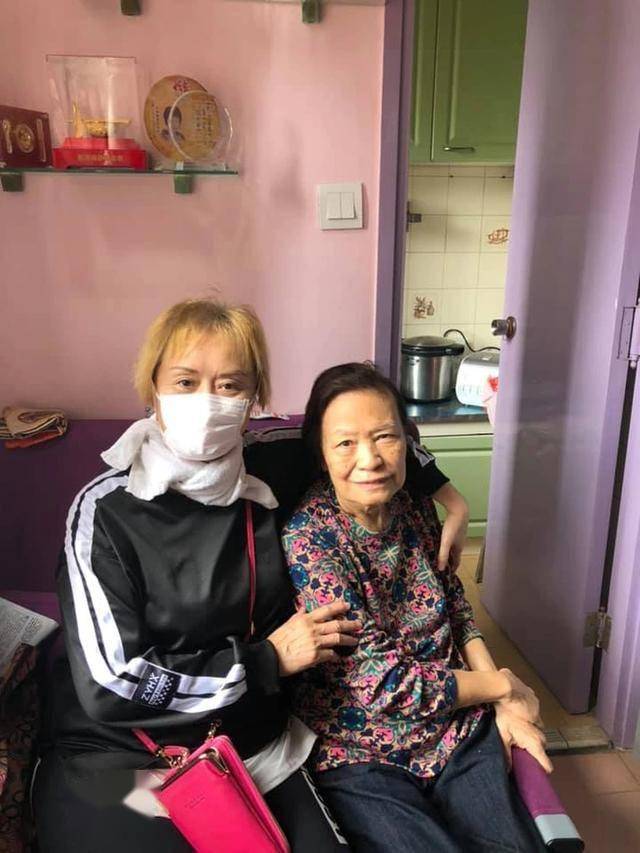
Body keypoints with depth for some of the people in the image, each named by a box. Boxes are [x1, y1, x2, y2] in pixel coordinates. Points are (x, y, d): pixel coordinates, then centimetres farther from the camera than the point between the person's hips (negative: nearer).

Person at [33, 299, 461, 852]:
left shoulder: (271, 477, -4)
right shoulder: (106, 511, -15)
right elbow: (111, 684, -18)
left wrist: (443, 492, 4)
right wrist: (268, 659, -14)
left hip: (259, 753, 3)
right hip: (124, 767, -2)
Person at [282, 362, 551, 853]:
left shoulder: (415, 506, -4)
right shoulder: (308, 541, -21)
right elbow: (386, 684, -19)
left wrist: (504, 705, -1)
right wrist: (503, 684, -8)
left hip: (462, 727, 4)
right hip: (361, 753, -4)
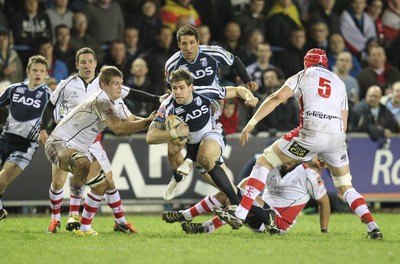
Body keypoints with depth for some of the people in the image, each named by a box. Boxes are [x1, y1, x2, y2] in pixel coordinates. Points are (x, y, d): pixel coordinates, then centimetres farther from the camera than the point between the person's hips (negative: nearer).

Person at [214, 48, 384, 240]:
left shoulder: (302, 76, 17)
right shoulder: (340, 83, 28)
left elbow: (276, 98, 3)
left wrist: (252, 123, -1)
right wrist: (326, 156, 30)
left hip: (311, 131, -4)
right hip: (337, 136, 4)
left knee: (264, 162, 7)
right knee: (346, 188, 21)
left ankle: (240, 213, -4)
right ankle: (373, 228, 4)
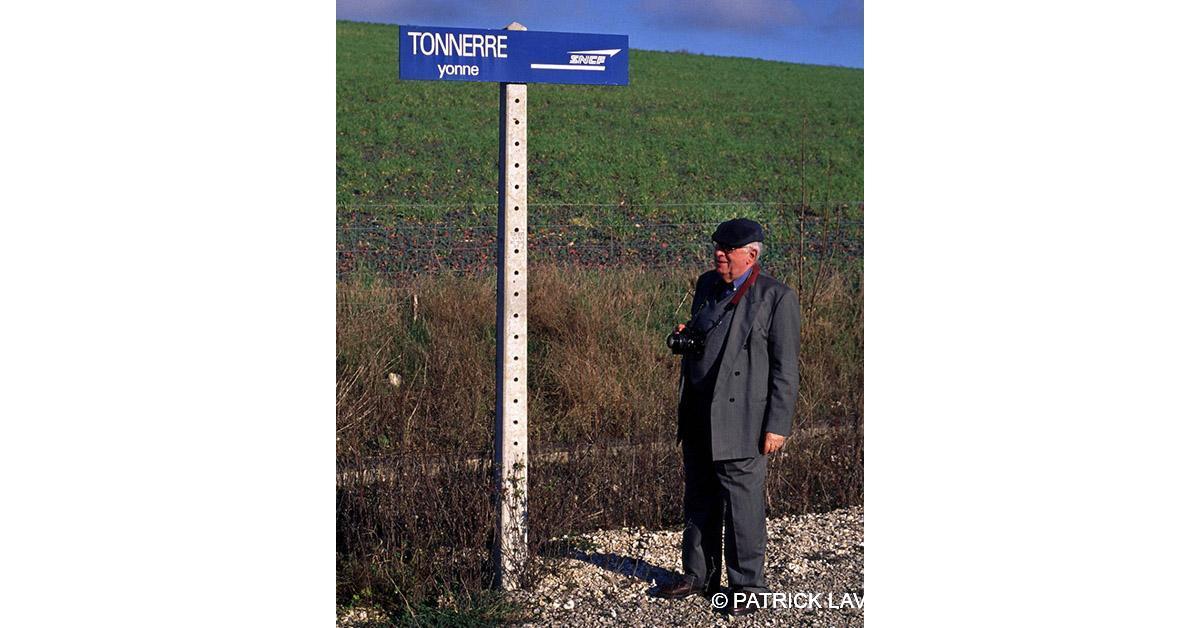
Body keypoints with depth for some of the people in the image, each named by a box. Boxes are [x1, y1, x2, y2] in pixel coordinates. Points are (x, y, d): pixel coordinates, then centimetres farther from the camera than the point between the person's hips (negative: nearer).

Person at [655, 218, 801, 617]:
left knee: (742, 504, -2)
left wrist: (777, 425, -13)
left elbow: (786, 369, -9)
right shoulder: (707, 284, 12)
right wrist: (683, 337, 2)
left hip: (741, 421, -7)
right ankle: (699, 576, 28)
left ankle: (747, 587, 10)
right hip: (698, 417, 7)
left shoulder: (777, 298, -8)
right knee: (698, 500, 15)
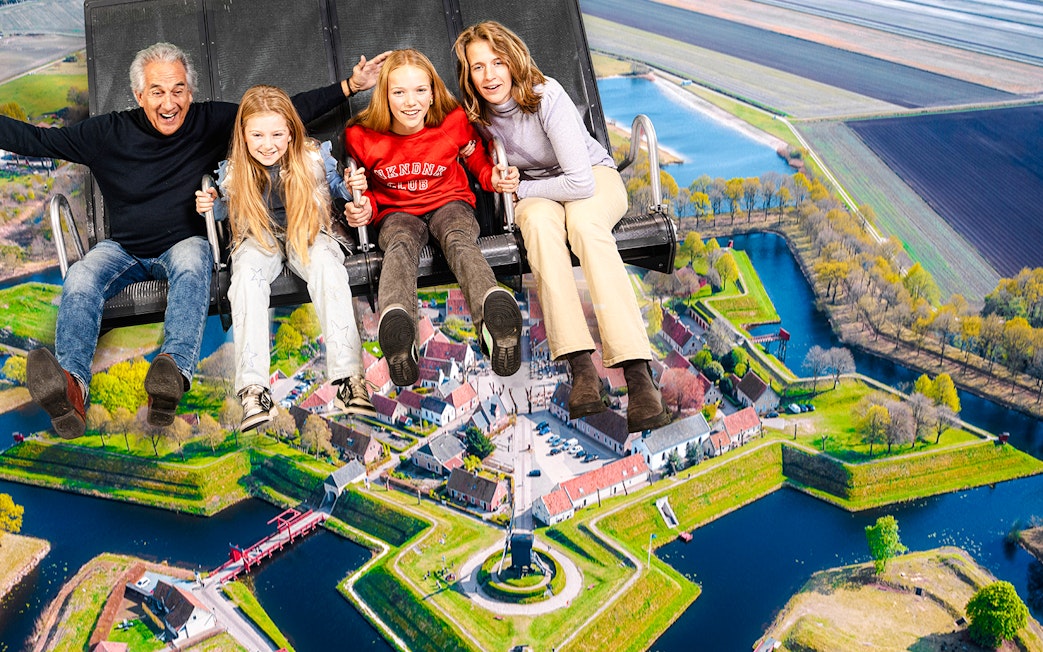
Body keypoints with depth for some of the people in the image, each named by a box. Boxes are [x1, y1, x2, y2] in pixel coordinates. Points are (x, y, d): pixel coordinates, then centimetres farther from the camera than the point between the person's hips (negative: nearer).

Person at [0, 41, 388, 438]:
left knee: (192, 263, -37)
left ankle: (175, 369, -60)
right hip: (122, 250, 2)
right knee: (80, 279, -29)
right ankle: (71, 384, -51)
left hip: (184, 244, -1)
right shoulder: (108, 133, -1)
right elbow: (35, 140, 5)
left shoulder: (212, 122, -2)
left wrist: (349, 87, -2)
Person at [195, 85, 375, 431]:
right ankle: (252, 388, -39)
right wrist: (209, 206, -9)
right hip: (259, 237, 1)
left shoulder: (314, 159, -9)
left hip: (306, 232, -1)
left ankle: (349, 376, -39)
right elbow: (228, 209, 13)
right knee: (246, 275, -32)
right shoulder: (233, 171, -6)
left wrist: (352, 188, -12)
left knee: (328, 267, -33)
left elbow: (336, 187, 10)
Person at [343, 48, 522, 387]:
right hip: (397, 212, 0)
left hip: (450, 202, 0)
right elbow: (364, 187, 11)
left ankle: (494, 309, -72)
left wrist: (494, 177, -10)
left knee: (458, 239, -37)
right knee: (400, 244, -38)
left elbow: (478, 160, 13)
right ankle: (395, 319, -71)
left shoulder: (454, 121, -6)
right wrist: (364, 208, -12)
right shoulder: (361, 137, -7)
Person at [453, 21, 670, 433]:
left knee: (583, 220, -39)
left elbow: (581, 182, -28)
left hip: (595, 178, -3)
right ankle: (581, 368, -45)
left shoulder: (547, 96, -23)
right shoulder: (477, 113, -7)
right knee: (540, 221, -35)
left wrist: (520, 189, -16)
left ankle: (638, 372, -49)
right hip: (535, 194, 3)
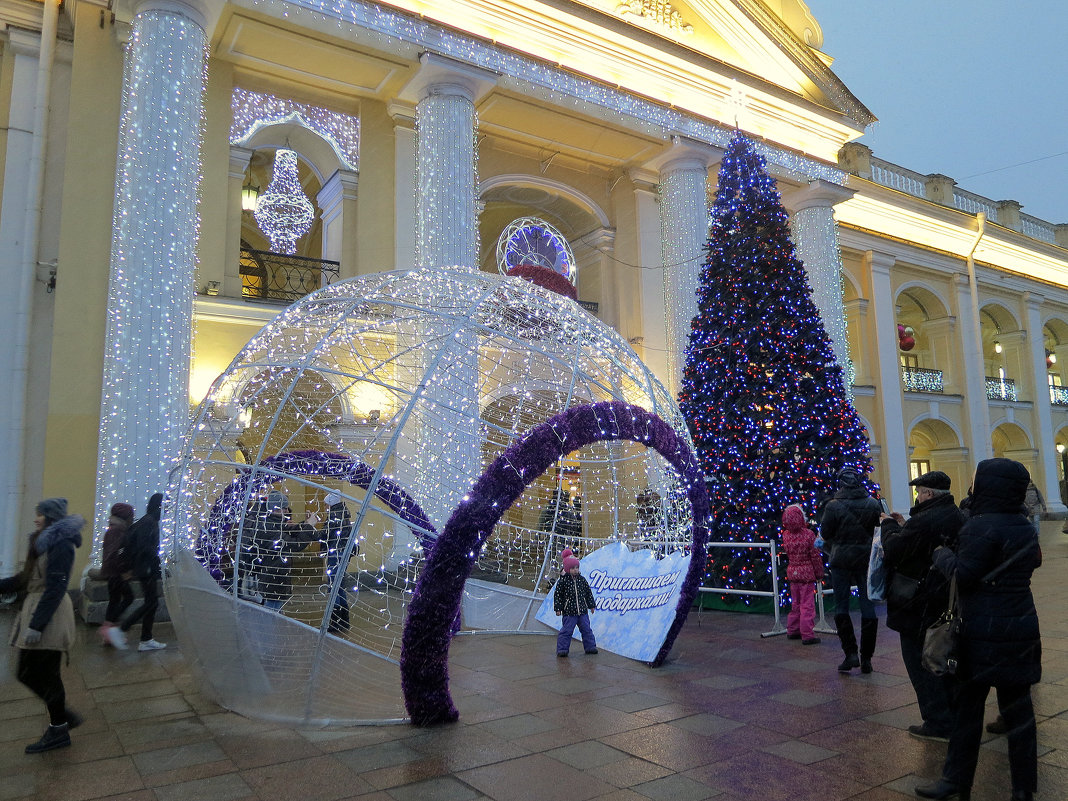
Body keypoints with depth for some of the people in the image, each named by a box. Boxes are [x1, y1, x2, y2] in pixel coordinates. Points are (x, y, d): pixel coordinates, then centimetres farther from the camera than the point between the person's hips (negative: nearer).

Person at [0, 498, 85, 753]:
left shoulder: (60, 545, -16)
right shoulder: (46, 542, 14)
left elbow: (55, 588, -21)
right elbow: (26, 578, 19)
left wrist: (36, 624, -23)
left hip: (50, 616, -10)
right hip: (37, 608, 10)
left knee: (44, 675, 0)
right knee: (28, 672, 13)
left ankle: (58, 731, 14)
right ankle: (63, 716, 25)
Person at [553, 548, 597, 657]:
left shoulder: (582, 579, 5)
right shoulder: (563, 581, -8)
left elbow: (588, 593, 14)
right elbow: (557, 595, -4)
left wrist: (591, 605, 16)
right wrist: (558, 608, -7)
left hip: (583, 611, 4)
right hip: (569, 611, -4)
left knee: (586, 629, 10)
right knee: (566, 630, -3)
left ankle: (590, 647, 23)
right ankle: (562, 649, 6)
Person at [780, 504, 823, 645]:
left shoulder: (785, 535, -2)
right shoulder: (808, 534, -15)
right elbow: (815, 556, -9)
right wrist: (819, 573, 1)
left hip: (792, 572, 5)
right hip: (807, 572, -5)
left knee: (795, 603, 18)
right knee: (807, 604, 1)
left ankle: (792, 631, 26)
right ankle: (807, 635, 5)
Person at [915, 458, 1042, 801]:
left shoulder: (982, 527, -17)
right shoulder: (1025, 528, 8)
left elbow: (962, 574, -18)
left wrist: (942, 554, 0)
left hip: (984, 634, -8)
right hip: (1022, 628, 8)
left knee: (968, 706, 2)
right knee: (1017, 706, 13)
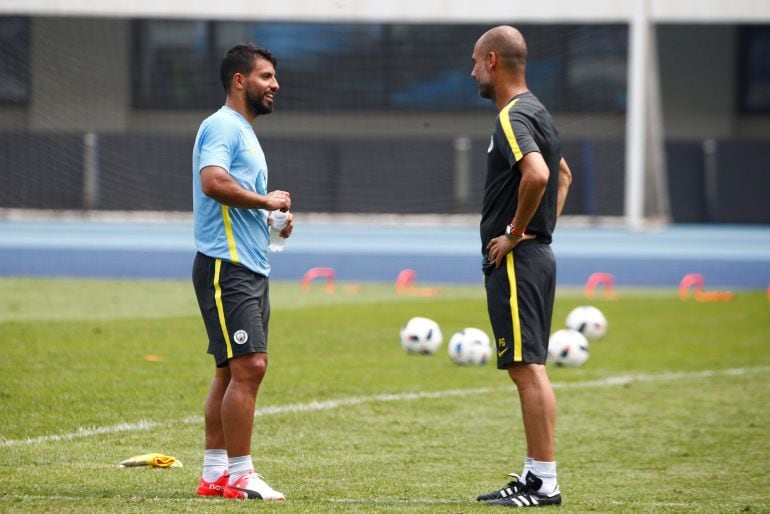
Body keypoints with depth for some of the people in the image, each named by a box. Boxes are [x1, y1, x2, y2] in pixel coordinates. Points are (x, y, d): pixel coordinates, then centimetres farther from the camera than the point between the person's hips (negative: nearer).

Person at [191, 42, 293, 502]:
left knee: (233, 372, 10)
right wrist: (266, 200, -17)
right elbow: (213, 181, -27)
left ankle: (215, 473, 14)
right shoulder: (222, 127, -10)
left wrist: (273, 219, 13)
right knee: (249, 366, -14)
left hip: (250, 269, 11)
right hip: (226, 266, -11)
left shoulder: (244, 132, 22)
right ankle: (240, 474, -13)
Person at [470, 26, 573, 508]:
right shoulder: (536, 112, 17)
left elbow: (538, 174, -33)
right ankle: (536, 476, 16)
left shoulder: (514, 118, -15)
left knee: (528, 369, -9)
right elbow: (563, 173, 32)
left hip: (515, 260, -10)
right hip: (538, 254, 10)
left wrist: (515, 232, -20)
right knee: (528, 369, 13)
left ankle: (544, 482, -9)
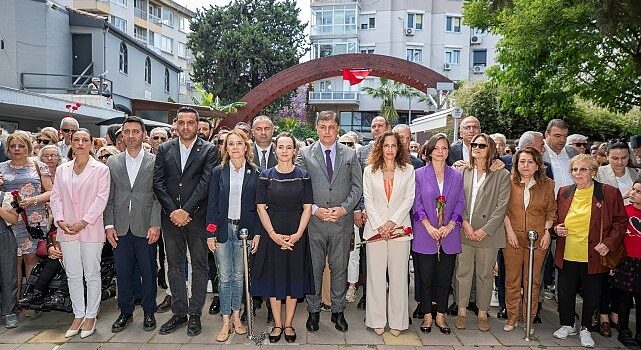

● ● ● ●

== PROBLEM TO WORK ON ==
Rewrite the lines starting at the line containing "left knee: (44, 675, 0)" and ending at the line containing "right elbow: (557, 595, -4)", both included, with all other text kept unchanged. Multiply each keypoint coordinate and depth value by 1.9 and round it to a whole number, rounding halves up.

== TASK ANSWER ==
left knee: (84, 1283, 0)
right knee: (53, 1277, 25)
left ankle: (110, 1389, 27)
right ankle: (120, 1360, 48)
Person at [553, 548, 597, 657]:
left shoulder: (1106, 1100, 10)
right shoulder: (1070, 1104, -15)
left elbow: (1117, 1127, 27)
right elbow: (1058, 1131, -8)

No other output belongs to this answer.